According to the Anger Room website, sessions start out at the 5-minute "I Need a Break" for $25 and go up to "Total Demolition," a 25-minute session for $75.
"The only time I think someone might need a shrink is -- we have a 25-minute session. Nobody last 25 minutes," Alexander said.
Alexander said most of her customers are "normal 9-to-5'ers."
"We get a lot of high-level executives, people who own their own businesses, they come from all walks of life," she said.
And at least half of her clients are women, from mothers blowing off steam after a stressful day with the kids to ladies with relationship problems who take their anger out on mannequins.
"[They] put pictures on them, write on them and then they try to beat the crap out of them," Alexander said.

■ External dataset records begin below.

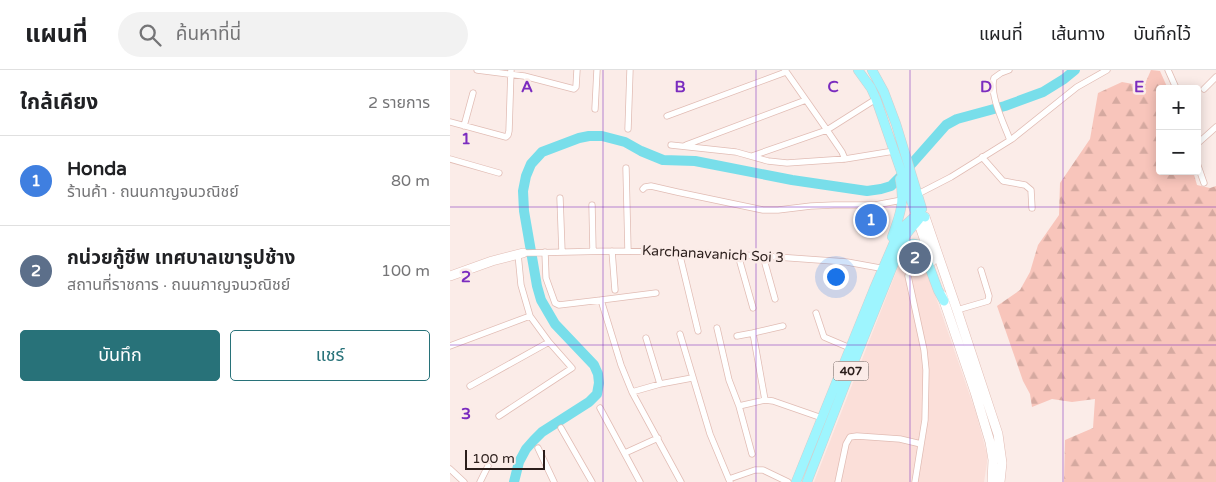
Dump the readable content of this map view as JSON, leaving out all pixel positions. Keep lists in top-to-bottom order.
{
  "streets": {
    "main road": ["407"],
    "street": ["Karchanavanich Soi 3"]
  },
  "scale_bar": "100 m",
  "page": {
    "header": "แผนที่",
    "search": "ค้นหาที่นี่",
    "nav": ["แผนที่", "เส้นทาง", "บันทึกไว้"],
    "heading": ["ใกล้เคียง", "2 รายการ"],
    "map_buttons": ["+", "−"],
    "list": [
      {
        "mark": "1",
        "name": "Honda",
        "note": "ร้านค้า · ถนนกาญจนวณิชย์",
        "value": "80 m"
      },
      {
        "mark": "2",
        "name": "กน่วยกู้ชีพ เทศบาลเขารูปช้าง",
        "note": "สถานที่ราชการ · ถนนกาญจนวณิชย์",
        "value": "100 m"
      }
    ],
    "pins": ["1", "2"],
    "buttons": ["บันทึก", "แชร์"],
    "scale": "100 m"
  },
  "grid": {
    "columns": [
      "A",
      "B",
      "C",
      "D",
      "E"
    ],
    "rows": ["1", "2", "3"]
  }
}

But she said most of her customers sign up to relieve job stress, not personal stress. And there are limits to how angry clients can get in the Anger Room. Alexander said she has had to turn down people who asked to bring in chainsaws and machetes. She also advises them not to rip the wires out of the walls.
Alexander said she doesn't pretend this environment is a legitimate mental health treatment. But to her critics, who have said the Anger Room is dangerous or glorifies violence, she said, "You can't tell me that you have never been angry before. You can't tell me that. If you haven't ever felt like that maybe you are the crazy one."